Start of RECORDS SUPPLIED

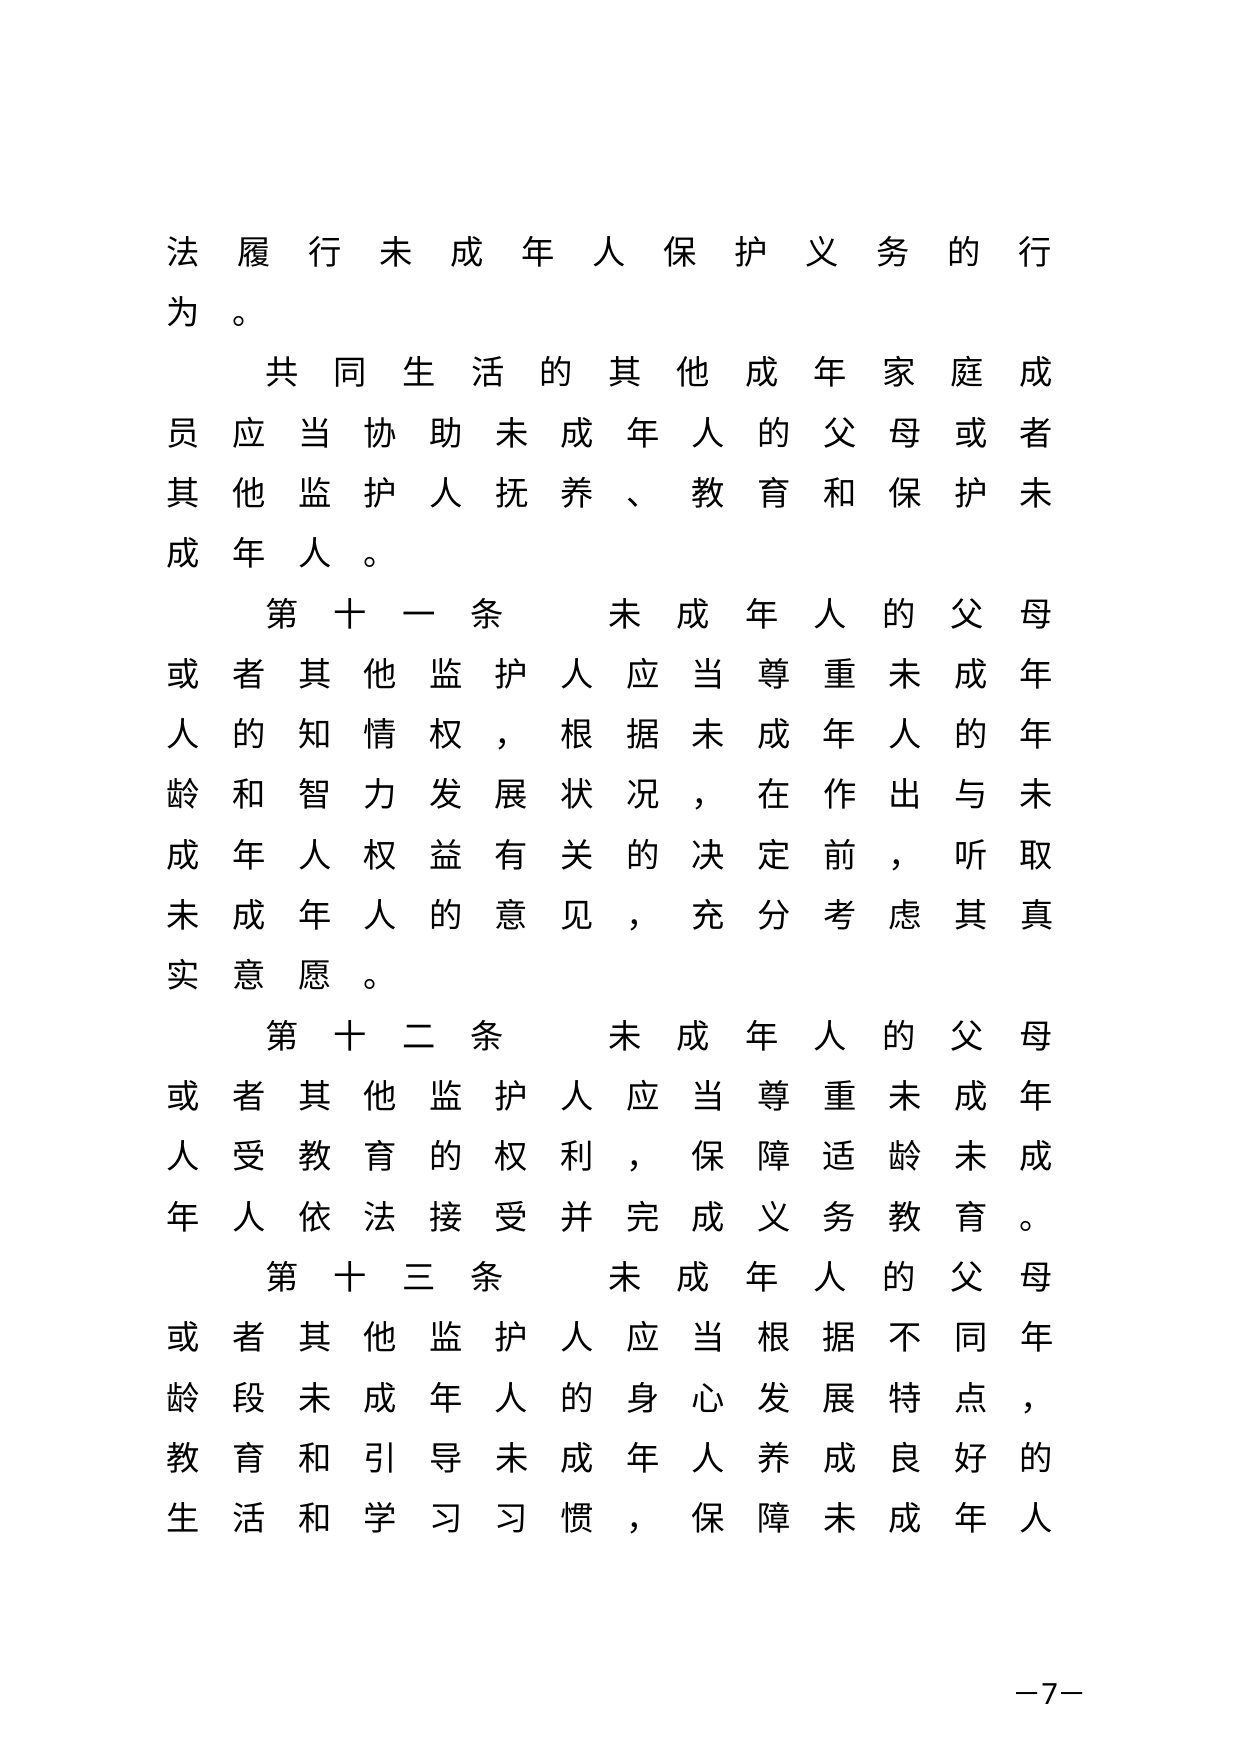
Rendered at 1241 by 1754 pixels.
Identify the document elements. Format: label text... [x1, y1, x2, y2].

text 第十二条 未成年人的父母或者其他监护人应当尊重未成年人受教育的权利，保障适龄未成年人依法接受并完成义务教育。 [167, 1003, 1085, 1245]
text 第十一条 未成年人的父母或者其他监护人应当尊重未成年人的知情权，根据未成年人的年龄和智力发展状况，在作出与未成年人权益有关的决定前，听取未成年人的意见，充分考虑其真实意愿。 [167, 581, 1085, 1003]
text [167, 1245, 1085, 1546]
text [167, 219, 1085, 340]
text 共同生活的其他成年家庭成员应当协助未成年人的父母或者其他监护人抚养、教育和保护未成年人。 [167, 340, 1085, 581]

End of RECORDS SUPPLIED
Start of RECORDS SUPPLIED

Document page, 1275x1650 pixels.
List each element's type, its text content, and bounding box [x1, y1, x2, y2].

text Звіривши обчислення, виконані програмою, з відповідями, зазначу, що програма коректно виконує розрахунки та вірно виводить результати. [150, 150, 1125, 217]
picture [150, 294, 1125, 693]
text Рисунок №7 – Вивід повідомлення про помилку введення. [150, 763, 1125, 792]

End of RECORDS SUPPLIED
Start of RECORDS SUPPLIED

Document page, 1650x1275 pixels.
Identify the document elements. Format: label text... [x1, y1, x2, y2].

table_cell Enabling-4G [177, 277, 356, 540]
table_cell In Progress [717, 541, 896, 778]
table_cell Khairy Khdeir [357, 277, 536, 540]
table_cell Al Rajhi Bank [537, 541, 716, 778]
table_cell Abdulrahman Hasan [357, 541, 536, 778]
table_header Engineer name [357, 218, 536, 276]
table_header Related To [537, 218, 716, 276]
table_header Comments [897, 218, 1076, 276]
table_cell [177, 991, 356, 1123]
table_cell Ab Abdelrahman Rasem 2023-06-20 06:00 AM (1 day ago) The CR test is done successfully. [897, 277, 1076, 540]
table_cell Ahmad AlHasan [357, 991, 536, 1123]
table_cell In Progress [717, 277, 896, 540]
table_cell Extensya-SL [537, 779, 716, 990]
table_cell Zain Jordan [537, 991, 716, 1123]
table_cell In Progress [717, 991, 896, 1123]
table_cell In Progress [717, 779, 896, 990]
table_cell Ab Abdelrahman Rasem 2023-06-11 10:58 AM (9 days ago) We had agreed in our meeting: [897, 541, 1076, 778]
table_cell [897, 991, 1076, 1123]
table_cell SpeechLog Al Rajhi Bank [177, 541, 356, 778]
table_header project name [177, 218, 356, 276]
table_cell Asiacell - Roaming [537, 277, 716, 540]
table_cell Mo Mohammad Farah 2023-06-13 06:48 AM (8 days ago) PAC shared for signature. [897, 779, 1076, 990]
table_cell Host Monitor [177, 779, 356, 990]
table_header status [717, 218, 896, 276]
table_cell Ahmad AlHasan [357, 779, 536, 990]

End of RECORDS SUPPLIED

■ EXERCISE OBJECTIVE
Check every line of the records, and copy the ones that hold the word "pixels".

■ OUTPUT OF THE EXERCISE
Rendered at 1241 by 1754 pixels.
Document page, 1275x1650 pixels.
Document page, 1650x1275 pixels.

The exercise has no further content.